WHAT YOU ARE ASKED TO DO => In the reflection on joy and worship, where was the contemporary church service held?

--- DOCUMENT PASSAGE Enclosed Below ---

Joy is supposed to motivate our lives as Christians. Christ sought out people in Galilee who were lost and alone and brought them a sense of newness and joy. It is with thankful and joyful hearts that we may enter into the world to be Christ for others.
Joy is that tingling sensation we feel when we begin to grasp our part in God’s cosmic plan. Whether in the midst of a hymn or a hug we live into the Lord’s divine reality and we witness his kingdom on earth.
Joy is that beautiful moment when our cheeks begin to hurt because we have been smiling so much. As we gather for worship we can reach out to strangers and friends to demonstrate how wonderful they are to us and to God.
We spend time together as a community every week to worship so that our joy may be complete.
Joy is worth working for because if we’re not feeling joy in our discipleship, then what’s the point? Amen.
Out of the depths I cry to you, O Lord. Lord, hear my voice! Let your ears be attentive to the voice of my supplications!
The church service went as well as could be expected. The small gymnasium was perfect for the contemporary service setting and most of the chairs were occupied. Like a lot of contemporary services, it began with a succession of three or four songs all focused on praising the glory of God; some of the lyrics included phrases such as: “Your love never fails,” “He’s been so good, so so good to me, Jesus,” and “you are amazing God!” Immediately following the collection of praise songs, there was a time of welcome, a brief reading from scripture, and then a focused sermon with images and themes being displayed on two screens hung from the ceiling.

--- End of Enclosed DOCUMENT PASSAGE ---
--- EXERCISE DATA Enclosed Below ---

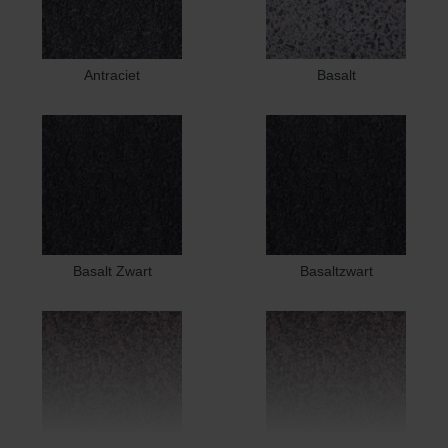
Antraciet
Basalt
Basalt Zwart
Basaltzwart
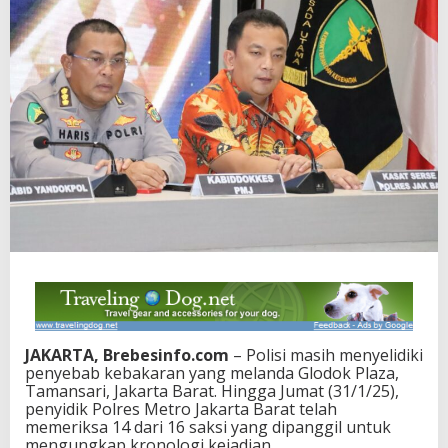
JAKARTA, Brebesinfo.com
– Polisi masih menyelidiki
penyebab kebakaran yang melanda Glodok Plaza,
Tamansari, Jakarta Barat. Hingga Jumat (31/1/25),
penyidik Polres Metro Jakarta Barat telah
memeriksa 14 dari 16 saksi yang dipanggil untuk
mengungkap kronologi kejadian.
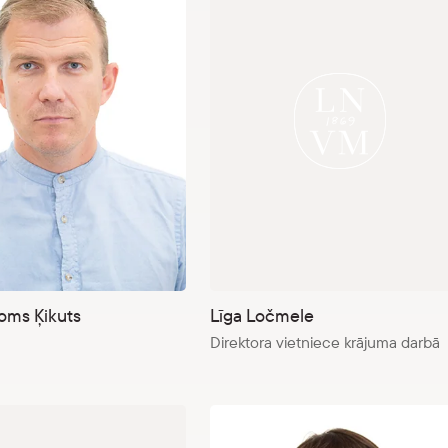
Toms Ķikuts
Līga Ločmele
Direktora vietniece krājuma darbā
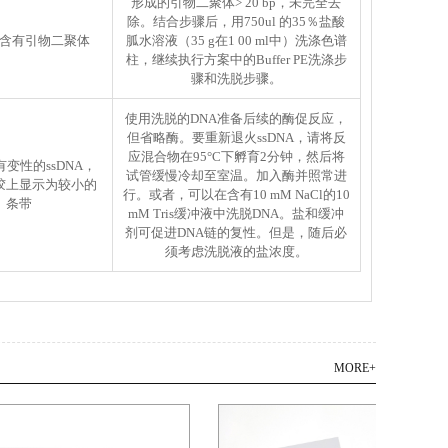
形成的引物二聚体> 20 bp，未完全去
除。结合步骤后，用750ul 的35％盐酸
含有引物二聚体
胍水溶液（35 g在1 00 ml中）洗涤色谱
柱，继续执行方案中的Buffer PE洗涤步
骤和洗脱步骤。
使用洗脱的DNA准备后续的酶促反应，
但省略酶。要重新退火ssDNA，请将反
应混合物在95°C下孵育2分钟，然后将
变性的ssDNA，
试管缓慢冷却至室温。加入酶并照常进
胶上显示为较小的
行。或者，可以在含有10 mM NaCl的10
条带
mM Tris缓冲液中洗脱DNA。盐和缓冲
剂可促进DNA链的复性。但是，随后必
须考虑洗脱液的盐浓度。
MORE+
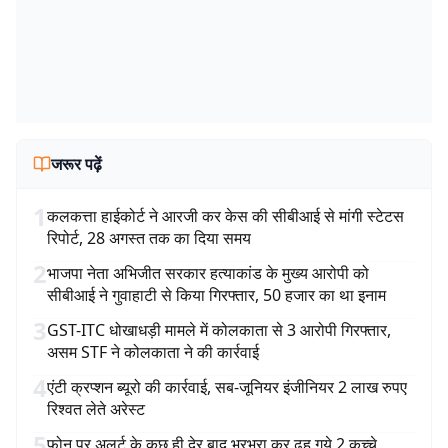
जरूर पढ़ें
1
कलकत्ता हाईकोर्ट ने आरजी कर केस की सीबीआई से मांगी स्टेटस
रिपोर्ट, 28 अगस्त तक का दिया समय
2
भाजपा नेता अभिजीत सरकार हत्याकांड के मुख्य आरोपी को
सीबीआई ने गुवाहाटी से किया गिरफ्तार, 50 हजार का था इनाम
3
GST-ITC धोखाधड़ी मामले में कोलकाता से 3 आरोपी गिरफ्तार,
असम STF ने कोलकाता ने की कार्रवाई
4
एंटी क्रप्शन ब्यूरो की कार्रवाई, सब-जूनियर इंजीनियर 2 लाख रुपए
रिश्वत लेते अरेस्ट
5
फोन पर अलर्ट के कुछ ही देर बाद भरभरा कर ढह गये 2 कच्चे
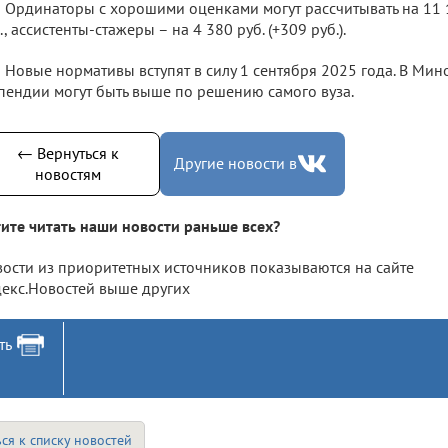
Ординаторы с хорошими оценками могут рассчитывать на 11 1
., ассистенты-стажеры – на 4 380 руб. (+309 руб.).
Новые нормативы вступят в силу 1 сентября 2025 года. В Мин
пендии могут быть выше по решению самого вуза.
← Вернуться к
Другие новости в
новостям
ите читать наши новости раньше всех?
ости из приоритетных источников показываются на сайте
екс.Новостей выше других
ть
ся к списку новостей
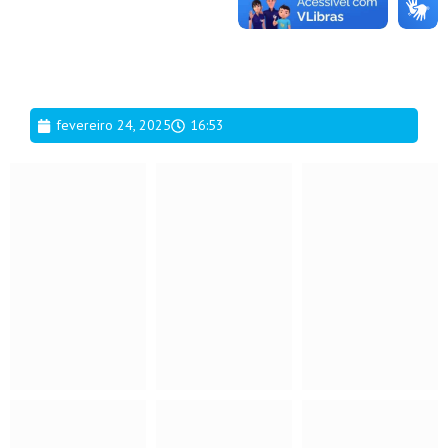
fevereiro 24, 2025
16:53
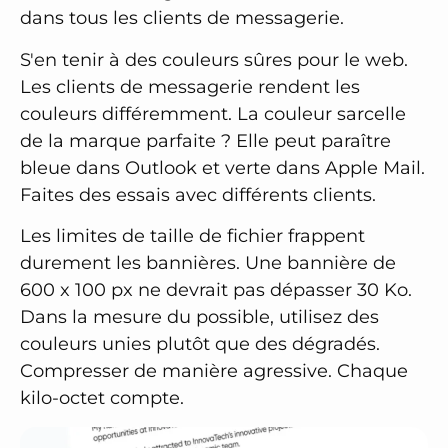
dans tous les clients de messagerie.
S'en tenir à des couleurs sûres pour le web.
Les clients de messagerie rendent les
couleurs différemment. La couleur sarcelle
de la marque parfaite ? Elle peut paraître
bleue dans Outlook et verte dans Apple Mail.
Faites des essais avec différents clients.
Les limites de taille de fichier frappent
durement les bannières. Une bannière de
600 x 100 px ne devrait pas dépasser 30 Ko.
Dans la mesure du possible, utilisez des
couleurs unies plutôt que des dégradés.
Compresser de manière agressive. Chaque
kilo-octet compte.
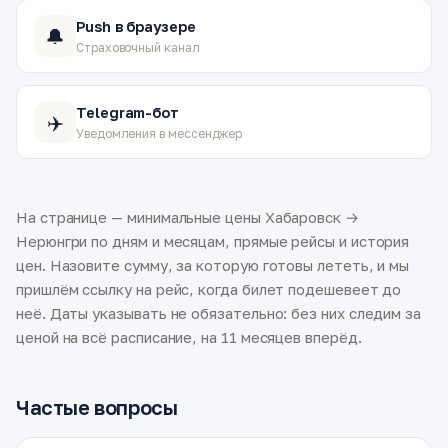
Push в браузере
🔔
Страховочный канал
Telegram-бот
✈️
Уведомления в мессенджер
На странице — минимальные цены Хабаровск →
Нерюнгри по дням и месяцам, прямые рейсы и история
цен. Назовите сумму, за которую готовы лететь, и мы
пришлём ссылку на рейс, когда билет подешевеет до
неё. Даты указывать не обязательно: без них следим за
ценой на всё расписание, на 11 месяцев вперёд.
Частые вопросы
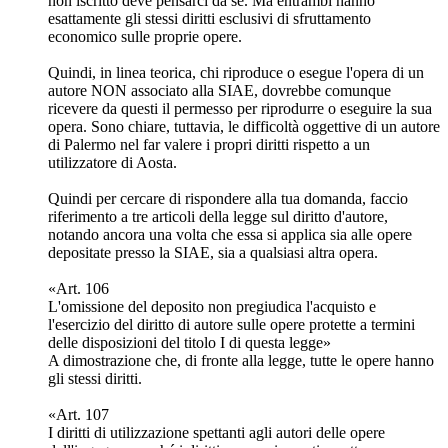
non iscritto deve pensarci da sé. Ma entrambi hanno
esattamente gli stessi diritti esclusivi di sfruttamento
economico sulle proprie opere.
Quindi, in linea teorica, chi riproduce o esegue l'opera di un
autore NON associato alla SIAE, dovrebbe comunque
ricevere da questi il permesso per riprodurre o eseguire la sua
opera. Sono chiare, tuttavia, le difficoltà oggettive di un autore
di Palermo nel far valere i propri diritti rispetto a un
utilizzatore di Aosta.
Quindi per cercare di rispondere alla tua domanda, faccio
riferimento a tre articoli della legge sul diritto d'autore,
notando ancora una volta che essa si applica sia alle opere
depositate presso la SIAE, sia a qualsiasi altra opera.
«Art. 106
L'omissione del deposito non pregiudica l'acquisto e
l'esercizio del diritto di autore sulle opere protette a termini
delle disposizioni del titolo I di questa legge»
A dimostrazione che, di fronte alla legge, tutte le opere hanno
gli stessi diritti.
«Art. 107
I diritti di utilizzazione spettanti agli autori delle opere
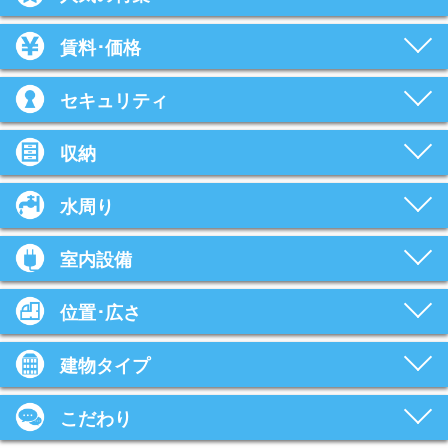
賃料･価格
セキュリティ
収納
水周り
室内設備
位置･広さ
建物タイプ
こだわり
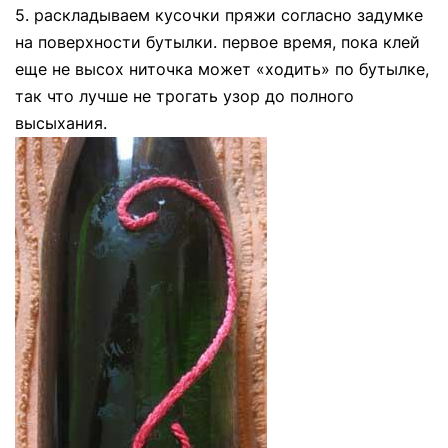
5. раскладываем кусочки пряжи согласно задумке
на поверхности бутылки. первое время, пока клей
еще не высох ниточка может «ходить» по бутылке,
так что лучше не трогать узор до полного
высыхания.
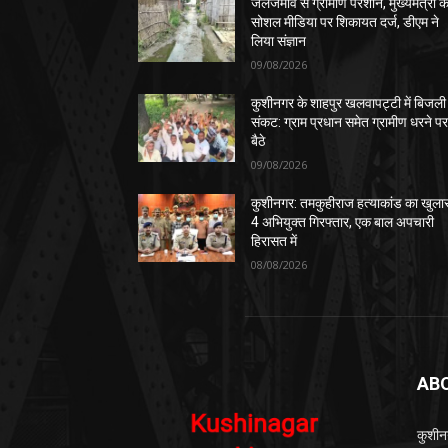
जलजमाव से ग्रामीण परेशान, मुख्यमंत्री क
सोशल मीडिया पर शिकायत दर्ज, डीएम ने
लिया संज्ञान
09/08/2026
कुशीनगर के शाहपुर खलवापट्टी में बिजली
संकट: ग्राम प्रधान समेत ग्रामीण धरने प
बैठे
09/08/2026
कुशीनगर: तमकुहीराज हत्याकांड का खुला
4 अभियुक्त गिरफ्तार, एक बाल अपचारी
हिरासत में
08/08/2026
AB
कुशीन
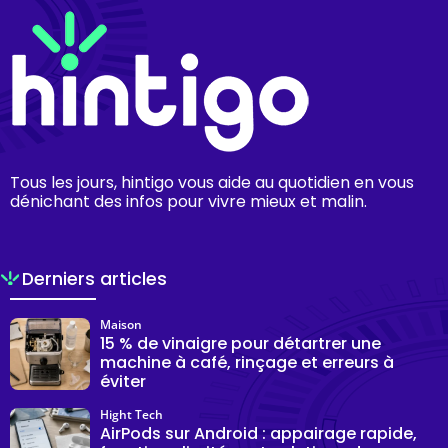
Tous les jours, hintigo vous aide au quotidien en vous
dénichant des infos pour vivre mieux et malin.
Derniers articles
Maison
15 % de vinaigre pour détartrer une
machine à café, rinçage et erreurs à
éviter
Hight Tech
AirPods sur Android : appairage rapide,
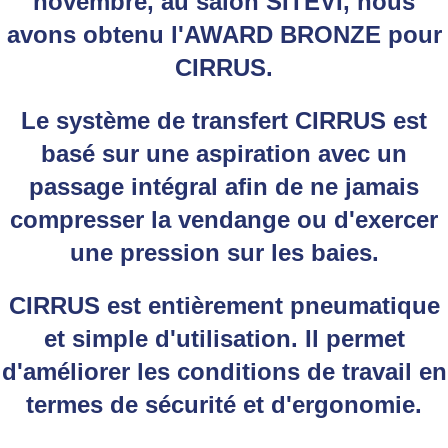
novembre, au salon SITEVI, nous
avons obtenu l'AWARD BRONZE pour
CIRRUS.
Le système de transfert CIRRUS est
basé sur une aspiration avec un
passage intégral afin de ne jamais
compresser la vendange ou d'exercer
une pression sur les baies.
CIRRUS est entièrement pneumatique
et simple d'utilisation. Il permet
d'améliorer les conditions de travail en
termes de sécurité et d'ergonomie.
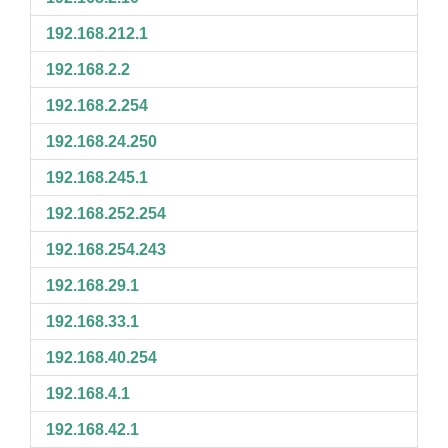
192.168.212.1
192.168.2.2
192.168.2.254
192.168.24.250
192.168.245.1
192.168.252.254
192.168.254.243
192.168.29.1
192.168.33.1
192.168.40.254
192.168.4.1
192.168.42.1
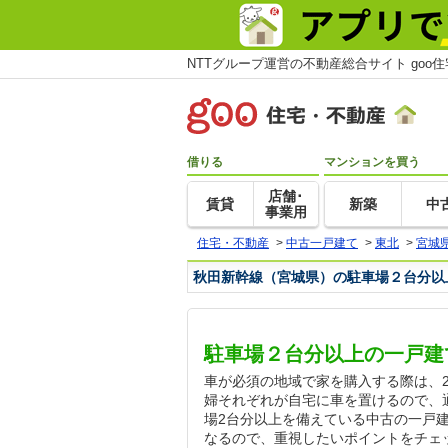
NTTグループ運営の不動産総合サイト goo
借りる
マンションを買う
店舗･
賃貸
新築
中
事業用
住宅・不動産
>
中古一戸建て
>
東北
>
宮城
秋田新幹線（宮城県）の駐車場２台分以
駐車場２台分以上の一戸建
車が必須の地域で家を購入する際は、
婦それぞれが自宅に車を置けるので、
場2台分以上を備えている中古の一戸
なるので、重視したいポイントをチェ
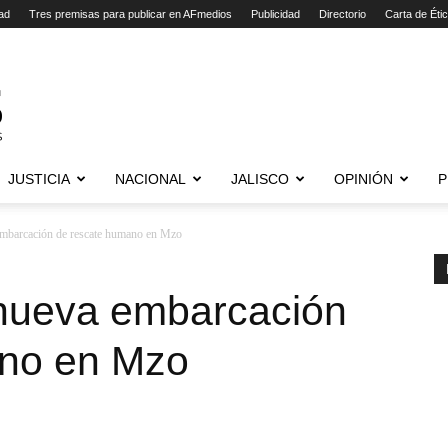
ad
Tres premisas para publicar en AFmedios
Publicidad
Directorio
Carta de Éti
JUSTICIA
NACIONAL
JALISCO
OPINIÓN
P
embarcación de rescate humano en Mzo
 nueva embarcación
ano en Mzo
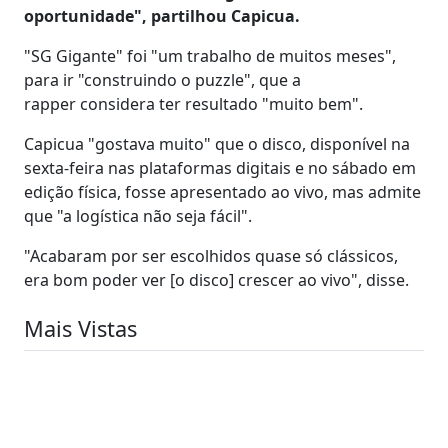
oportunidade", partilhou Capicua.
"SG Gigante" foi "um trabalho de muitos meses",
para ir "construindo o puzzle", que a
rapper considera ter resultado "muito bem".
Capicua "gostava muito" que o disco, disponível na
sexta-feira nas plataformas digitais e no sábado em
edição física, fosse apresentado ao vivo, mas admite
que "a logística não seja fácil".
"Acabaram por ser escolhidos quase só clássicos,
era bom poder ver [o disco] crescer ao vivo", disse.
Mais Vistas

--- End of Enclosed EXERCISE DATA ---

SOLUTION FOR THIS TASK => In a small gymnasium.